13. April 2022 , Dietrich von Garn


Drop bei roter Penalty Area
Drop bei roter Penalty Area | © (Photo by Joe Robbins/Icon Sportswire via Getty Images)

In der „Regelfrage der Woche“ widmet sich DGV-Regelexperte Dietrich von Garn einer „Regelproblematik“. Diesmal geht es um Lilly Legdenball und dass ihr Ball nach dem Droppen und Legen erneut zu rollen beginnt.

Die Situation:

Lilly Legdenball hat in eine Penalty Area geschlagen. Der Schlag war richtig gut, aber er sprang unglücklich zur Seite. Sie bestimmt den Kreuzungspunkt mit der rot markierten Penalty Area, klettert vorsichtig mit einem Ball die Böschung hinunter und droppt dort innerhalb von zwei Schlägerlängen. Natürlich rollt der Ball von dort über die Grenze wieder in die Penalty Area. Sie droppt noch einmal und wieder rollt der Ball in die Penalty Area. Nun legt sie den Ball vorsichtig an die Stelle, an der er beim zweiten Droppen zuerst auf den Boden traf und stellt fest, dass sie nun noch einen Schläger braucht. 
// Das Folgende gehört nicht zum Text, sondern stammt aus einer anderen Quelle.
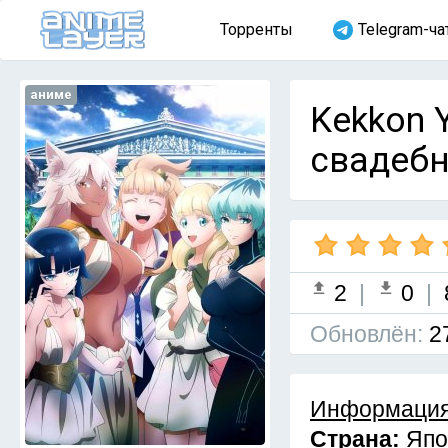
Торренты
Telegram-ча
аниме
Kekkon Y
свадебн
2
|
0
|
Обновлён:
2
Информация
Страна:
Япо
Also klettert sie wieder die Böschung hoch, misst kurz die Entfernung zum Loch, nimmt einen Schläger und will gerade wieder die Böschung hinunterklettern, als sie sieht, wie sich ihr Ball in Bewegung setzt und in die Penalty Area rollt. Was kann sie jetzt tun?

Die Lösung:

Der Ball war nach dem Hinlegen wieder „im Spiel“. Wird er danach von Naturkräften bewegt (denn niemand anders war dafür verantwortlich), gilt Regel 9.3 und der Ball muss von seiner neuen Stelle gespielt werden. Sollte das Wasser dort nicht zu tief sein, ist das ggf. eine Option, denn anderenfalls gibt es nur die Möglichkeit, den Ball nochmals mit einem Strafschlag aus der Penalty Area zu droppen.

Das hört sich möglicherweise „hart“ oder „unfair“ an, aber es gibt drei Optionen in Regel 17, aus einer Penalty Area heraus zu droppen, und wenn der Spieler die riskanteste Version wählt, war es allein seine Entscheidung.